Some Great Films Most People Haven't Seen

The title of this list pretty much explains it...
  1. Cowards Bend the Knee (Guy Maddin)
  2. Brand Upon the Brain! (Guy Maddin)
  3. L'Age d'Or (Luis Bunuel and Salvador Dali)
  4. The Fire Within (Le Feu Follet) (Louis Malle)
  5. Faithless (Liv Ullmann)
  6. Withnail and I (Bruce Robinson)
  7. The Death of Mr. Lazarescu (Cristi Puiu)
  8. 4 Months, 3 Weeks and 2 Days (Cristian Mungiu)
  9. The Grey Zone (Tim Blake Nelson)
  10. Padre Padrone (Paolo and Vittorio Taviani)
  11. Once Upon a Time in America (restored 4-hour version)(Sergio Leone)
  12. Pickpocket (Robert Bresson)
  13. La Roue (Abel Gance)
  14. Eraserhead (David Lynch)
  15. Bad Education (Pedro Almodovar)
  16. Shadows of Forgotten Ancestors (Sergei Parajanov)
  17. Secret Honor (Robert Altman)
  18. The Taking of Power by Louis XIV (Roberto Rossellini)
  19. Playtime (Jacques Tati)
  20. Cache (Michael Haneke)
  21. Sansho the Bailiff (Kenji Mizoguchi)
  22. By Brakhage: An Anthology (Stan Brakhage)

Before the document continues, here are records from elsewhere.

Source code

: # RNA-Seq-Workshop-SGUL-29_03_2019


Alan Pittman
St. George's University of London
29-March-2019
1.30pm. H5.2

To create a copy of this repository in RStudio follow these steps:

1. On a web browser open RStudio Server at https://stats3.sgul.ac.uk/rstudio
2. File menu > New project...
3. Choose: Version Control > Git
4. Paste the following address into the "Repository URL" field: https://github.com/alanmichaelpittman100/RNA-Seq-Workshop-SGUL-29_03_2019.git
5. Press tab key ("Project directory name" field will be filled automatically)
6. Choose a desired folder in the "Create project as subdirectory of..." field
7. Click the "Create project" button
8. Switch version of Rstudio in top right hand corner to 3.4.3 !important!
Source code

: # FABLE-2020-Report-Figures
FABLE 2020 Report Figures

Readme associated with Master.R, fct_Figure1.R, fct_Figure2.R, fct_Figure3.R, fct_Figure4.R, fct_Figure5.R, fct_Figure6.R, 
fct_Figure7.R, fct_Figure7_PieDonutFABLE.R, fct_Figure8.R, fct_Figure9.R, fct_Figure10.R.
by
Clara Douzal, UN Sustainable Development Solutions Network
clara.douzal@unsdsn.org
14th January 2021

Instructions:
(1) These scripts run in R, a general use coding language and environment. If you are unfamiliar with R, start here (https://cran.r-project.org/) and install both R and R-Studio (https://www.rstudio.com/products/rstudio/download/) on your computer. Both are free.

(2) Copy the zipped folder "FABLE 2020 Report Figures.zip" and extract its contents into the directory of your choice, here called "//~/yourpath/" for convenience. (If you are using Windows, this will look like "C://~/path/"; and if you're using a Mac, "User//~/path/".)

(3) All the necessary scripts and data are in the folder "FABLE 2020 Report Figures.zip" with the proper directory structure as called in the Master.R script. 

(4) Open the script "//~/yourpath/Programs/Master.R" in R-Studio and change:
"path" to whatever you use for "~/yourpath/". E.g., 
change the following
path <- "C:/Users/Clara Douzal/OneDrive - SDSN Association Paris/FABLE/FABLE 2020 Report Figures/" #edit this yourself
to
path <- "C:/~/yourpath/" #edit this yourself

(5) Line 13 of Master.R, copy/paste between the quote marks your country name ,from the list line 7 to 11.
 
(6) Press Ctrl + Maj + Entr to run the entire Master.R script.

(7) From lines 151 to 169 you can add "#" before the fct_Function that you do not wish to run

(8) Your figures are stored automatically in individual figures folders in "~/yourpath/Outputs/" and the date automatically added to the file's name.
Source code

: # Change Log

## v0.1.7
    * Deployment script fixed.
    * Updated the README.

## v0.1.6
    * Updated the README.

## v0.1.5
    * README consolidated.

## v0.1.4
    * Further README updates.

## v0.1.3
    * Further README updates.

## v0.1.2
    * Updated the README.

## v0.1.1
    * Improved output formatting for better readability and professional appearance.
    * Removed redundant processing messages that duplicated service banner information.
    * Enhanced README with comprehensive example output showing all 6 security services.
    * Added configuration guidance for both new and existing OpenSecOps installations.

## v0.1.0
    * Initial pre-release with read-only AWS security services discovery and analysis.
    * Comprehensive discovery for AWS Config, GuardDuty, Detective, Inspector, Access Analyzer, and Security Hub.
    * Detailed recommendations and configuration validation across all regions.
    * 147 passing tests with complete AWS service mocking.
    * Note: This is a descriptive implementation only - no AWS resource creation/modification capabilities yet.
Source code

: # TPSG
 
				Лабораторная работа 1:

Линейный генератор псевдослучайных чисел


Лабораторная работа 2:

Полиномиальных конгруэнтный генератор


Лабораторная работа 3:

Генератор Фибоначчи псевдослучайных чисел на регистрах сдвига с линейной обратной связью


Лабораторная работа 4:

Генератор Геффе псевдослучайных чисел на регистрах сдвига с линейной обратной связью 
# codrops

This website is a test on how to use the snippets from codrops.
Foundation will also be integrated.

  23. Experimental Films (Maya Deren)
  24. Six Moral Tales (Eric Rohmer), especially Claire's Knee, La Collectionneuse, My Night at Maud's, and Love in the Afternoon
  25. Les Biches (Claude Chabrol)
  26. Ali: Fear Eats The Soul (Rainer Werner Fassbinder)
  27. Vivre Sa Vie (Jean-Luc Godard)
  28. La Guerre Est Finie (Alain Resnais)
  29. Peeping Tom (Michael Powell)
  30. Mishima: A Life in Four Chapters (Paul Schrader)
  31. Salo, or the 120 Days of Sodom (Pier Paolo Pasolini)
  32. F For Fake (Orson Welles)
A few notes: Guy Maddin may be the most exciting and original filmmaker currently working in North America. The Fire Within is Louis Malle's early masterpiece. Faithless is from a screenplay by Ingmar Bergman. La Guerre Est Finie ("Lenin is not a prayer wheel!") is one of the most intelligent political films of the 1960s. Bad Education may be the absolute masterpiece of Queer Cinema. Peeping Tom is a self-consciously cinematic thriller that out-Hitchcocks Hitchcock. Pasolini's Salo was intended to be 'indigestible'; I consider it one of the most disturbing and important explorations of fascism ever filmed. F For Fake is Welles's great late masterpiece, the secret father of all postmodern documentaries. All of these movies should be available from Netflix. Check them out.